I will remove degenerate variables. Then, I will impute missings using the recipes package. I use step_impute_mode() to substitute missing values of categorical variables by the mode of those variables.

# Remove degenerate vars
Soybean_without_degenerate <- Soybean |>
    select(-c(degenerate_predictors$predictor))

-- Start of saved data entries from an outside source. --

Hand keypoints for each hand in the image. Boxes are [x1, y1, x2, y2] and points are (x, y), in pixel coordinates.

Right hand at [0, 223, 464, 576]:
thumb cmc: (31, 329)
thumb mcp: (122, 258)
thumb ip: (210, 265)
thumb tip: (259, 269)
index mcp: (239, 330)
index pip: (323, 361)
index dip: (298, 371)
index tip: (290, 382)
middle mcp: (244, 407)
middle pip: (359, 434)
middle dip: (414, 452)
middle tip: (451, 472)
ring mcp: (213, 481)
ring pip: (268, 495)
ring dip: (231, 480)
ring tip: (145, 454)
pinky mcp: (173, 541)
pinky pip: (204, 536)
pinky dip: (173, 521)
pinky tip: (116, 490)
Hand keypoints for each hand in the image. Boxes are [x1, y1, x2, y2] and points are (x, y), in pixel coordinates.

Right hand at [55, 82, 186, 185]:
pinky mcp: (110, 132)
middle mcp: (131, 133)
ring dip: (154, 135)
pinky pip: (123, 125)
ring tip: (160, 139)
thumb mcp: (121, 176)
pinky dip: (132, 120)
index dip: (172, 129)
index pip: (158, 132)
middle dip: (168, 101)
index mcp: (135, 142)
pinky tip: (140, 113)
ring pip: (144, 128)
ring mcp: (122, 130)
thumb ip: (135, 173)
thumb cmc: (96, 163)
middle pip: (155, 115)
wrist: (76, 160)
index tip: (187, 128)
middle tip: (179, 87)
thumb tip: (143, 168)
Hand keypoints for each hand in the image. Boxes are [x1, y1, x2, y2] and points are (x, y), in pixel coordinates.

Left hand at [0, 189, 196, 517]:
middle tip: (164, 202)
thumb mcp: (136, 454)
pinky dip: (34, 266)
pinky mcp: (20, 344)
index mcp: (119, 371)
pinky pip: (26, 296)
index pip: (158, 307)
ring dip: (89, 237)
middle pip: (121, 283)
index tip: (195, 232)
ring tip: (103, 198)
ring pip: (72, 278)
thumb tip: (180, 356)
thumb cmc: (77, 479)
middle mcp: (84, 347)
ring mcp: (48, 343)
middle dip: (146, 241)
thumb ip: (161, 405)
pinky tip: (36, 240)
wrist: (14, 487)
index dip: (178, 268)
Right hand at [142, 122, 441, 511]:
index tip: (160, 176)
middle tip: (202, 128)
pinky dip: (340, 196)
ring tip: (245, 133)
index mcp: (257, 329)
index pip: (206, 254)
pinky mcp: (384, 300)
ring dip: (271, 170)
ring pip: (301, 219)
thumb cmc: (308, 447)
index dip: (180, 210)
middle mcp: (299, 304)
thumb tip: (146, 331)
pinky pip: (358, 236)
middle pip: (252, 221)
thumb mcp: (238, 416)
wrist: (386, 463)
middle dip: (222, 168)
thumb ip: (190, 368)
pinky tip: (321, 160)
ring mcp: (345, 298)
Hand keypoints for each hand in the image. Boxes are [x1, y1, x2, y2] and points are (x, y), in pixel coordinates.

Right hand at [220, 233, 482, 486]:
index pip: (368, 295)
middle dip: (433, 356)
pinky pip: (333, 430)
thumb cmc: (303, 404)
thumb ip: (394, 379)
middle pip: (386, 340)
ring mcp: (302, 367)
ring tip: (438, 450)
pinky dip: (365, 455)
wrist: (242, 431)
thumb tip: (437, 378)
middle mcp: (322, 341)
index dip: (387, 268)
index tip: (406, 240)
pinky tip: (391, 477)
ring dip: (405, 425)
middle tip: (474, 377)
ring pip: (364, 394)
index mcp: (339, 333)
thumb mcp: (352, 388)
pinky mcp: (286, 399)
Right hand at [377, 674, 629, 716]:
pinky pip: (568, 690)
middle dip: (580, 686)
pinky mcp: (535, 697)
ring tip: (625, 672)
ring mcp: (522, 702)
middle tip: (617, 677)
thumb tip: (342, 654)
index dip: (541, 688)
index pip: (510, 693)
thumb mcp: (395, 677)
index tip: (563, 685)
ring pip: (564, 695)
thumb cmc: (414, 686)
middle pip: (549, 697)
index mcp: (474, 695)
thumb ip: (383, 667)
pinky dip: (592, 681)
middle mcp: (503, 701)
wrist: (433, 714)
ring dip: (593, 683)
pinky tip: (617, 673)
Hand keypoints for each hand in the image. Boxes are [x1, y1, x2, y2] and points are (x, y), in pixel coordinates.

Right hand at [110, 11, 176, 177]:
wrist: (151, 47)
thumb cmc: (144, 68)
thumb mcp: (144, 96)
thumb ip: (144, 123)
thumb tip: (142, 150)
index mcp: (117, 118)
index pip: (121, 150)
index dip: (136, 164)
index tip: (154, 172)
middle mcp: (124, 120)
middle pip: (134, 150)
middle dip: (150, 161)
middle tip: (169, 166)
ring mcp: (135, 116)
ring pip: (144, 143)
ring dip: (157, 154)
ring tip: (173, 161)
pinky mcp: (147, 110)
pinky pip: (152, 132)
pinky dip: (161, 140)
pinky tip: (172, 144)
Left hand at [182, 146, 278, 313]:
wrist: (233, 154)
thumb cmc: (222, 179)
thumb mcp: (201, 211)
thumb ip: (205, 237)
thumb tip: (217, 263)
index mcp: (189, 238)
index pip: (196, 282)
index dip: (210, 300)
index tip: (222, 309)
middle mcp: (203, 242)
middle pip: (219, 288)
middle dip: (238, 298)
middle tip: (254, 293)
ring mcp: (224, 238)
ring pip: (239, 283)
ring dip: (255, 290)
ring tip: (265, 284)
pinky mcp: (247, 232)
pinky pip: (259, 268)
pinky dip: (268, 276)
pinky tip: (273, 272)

# Create the recipe, imputing missing categorical predictor values with their mode
soybean_recipe <- recipe(Class ~ ., data = Soybean_without_degenerate) |> 
    step_impute_mode(all_nominal_predictors())

# Prepare and apply the recipe
prepped_recipe <- prep(soybean_recipe)
imputed_soybean <- bake(prepped_recipe, new_data = Soybean)

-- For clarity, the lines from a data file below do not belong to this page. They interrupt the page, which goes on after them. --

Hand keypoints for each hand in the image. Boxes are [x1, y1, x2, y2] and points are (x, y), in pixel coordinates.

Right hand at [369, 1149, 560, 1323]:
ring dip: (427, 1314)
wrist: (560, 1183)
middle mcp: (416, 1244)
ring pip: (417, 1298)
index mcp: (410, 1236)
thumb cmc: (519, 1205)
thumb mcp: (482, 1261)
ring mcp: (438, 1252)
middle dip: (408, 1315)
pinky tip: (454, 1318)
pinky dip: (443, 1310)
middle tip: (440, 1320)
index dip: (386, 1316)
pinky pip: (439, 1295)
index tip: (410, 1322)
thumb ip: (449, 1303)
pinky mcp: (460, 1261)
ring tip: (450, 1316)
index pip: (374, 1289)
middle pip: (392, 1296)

# Show number of missings for all variables
imputed_soybean |> skim()

Data summary
Name	imputed_soybean
Number of rows	683
Number of columns	33
_______________________
Column type frequency:
factor	33
________________________
Group variables	None

Variable type: factor

skim_variable	complete_rate	ordered	n_unique	top_counts
date	1	FALSE	7	5: 150, 4: 131, 3: 118, 2: 93
plant.stand	1	TRUE	2	0: 390, 1: 293
precip	1	TRUE	3	2: 497, 1: 112, 0: 74
temp	1	TRUE	3	1: 404, 2: 199, 0: 80
hail	1	FALSE	2	0: 556, 1: 127
crop.hist	1	FALSE	4	2: 235, 3: 218, 1: 165, 0: 65
area.dam	1	FALSE	4	1: 228, 3: 187, 2: 145, 0: 123
sever	1	FALSE	3	1: 443, 0: 195, 2: 45
seed.tmt	1	FALSE	3	0: 426, 1: 222, 2: 35
germ	1	TRUE	3	1: 325, 2: 193, 0: 165
plant.growth	1	FALSE	2	0: 457, 1: 226
leaves	1	FALSE	2	1: 606, 0: 77
leaf.halo	1	FALSE	3	2: 426, 0: 221, 1: 36
leaf.marg	1	FALSE	3	0: 441, 2: 221, 1: 21
leaf.size	1	TRUE	3	1: 411, 2: 221, 0: 51
leaf.shread	1	FALSE	2	0: 587, 1: 96
leaf.malf	1	FALSE	2	0: 638, 1: 45
stem	1	FALSE	2	1: 387, 0: 296
lodging	1	FALSE	2	0: 641, 1: 42
stem.cankers	1	FALSE	4	0: 417, 3: 191, 1: 39, 2: 36
canker.lesion	1	FALSE	4	0: 358, 2: 177, 1: 83, 3: 65
fruiting.bodies	1	FALSE	2	0: 579, 1: 104
ext.decay	1	FALSE	3	0: 535, 1: 135, 2: 13
int.discolor	1	FALSE	3	0: 619, 1: 44, 2: 20
fruit.pods	1	FALSE	4	0: 491, 1: 130, 3: 48, 2: 14
fruit.spots	1	FALSE	4	0: 451, 4: 100, 1: 75, 2: 57
seed	1	FALSE	2	0: 568, 1: 115
mold.growth	1	FALSE	2	0: 616, 1: 67
seed.discolor	1	FALSE	2	0: 619, 1: 64
seed.size	1	FALSE	2	0: 624, 1: 59
shriveling	1	FALSE	2	0: 645, 1: 38
roots	1	FALSE	3	0: 582, 1: 86, 2: 15
Class	1	FALSE	19	bro: 92, alt: 91, fro: 91, phy: 88

# Plot all (imputed) predictors
imputed_soybean |>
    # Get predictors
    select(-Class) |>
    mutate(across(everything(), ~ as.character(.) |> as.factor())) |>
    pivot_longer(everything(), names_to = "predictor") |>
    ggplot(aes(value)) +
    geom_bar() +
    facet_wrap(~predictor, scales = "free") +
    labs(
        subtitle = "Categorical Variables",
        x = "",
        y = "Frequency"
    ) +
    theme_classic()

# Check if there are any more degenerate predictors after imputation
imputed_soybean |>
    select(-Class) |>
    nearZeroVar(freqCut = 20, uniqueCut = 10, saveMetrics = TRUE) |>
    as.data.frame() |>
    rownames_to_column("predictor") |>
    # Filter for predictors with near zero variance
    filter(nzv == TRUE)

[1] predictor     freqRatio     percentUnique zeroVar       nzv          
<0 rows> (or 0-length row.names)

I imputed the missing values with the mode of each predictor, so that there are no longer any missing predictor data. After imputation, I confirmed that there are still no degenerate predictors.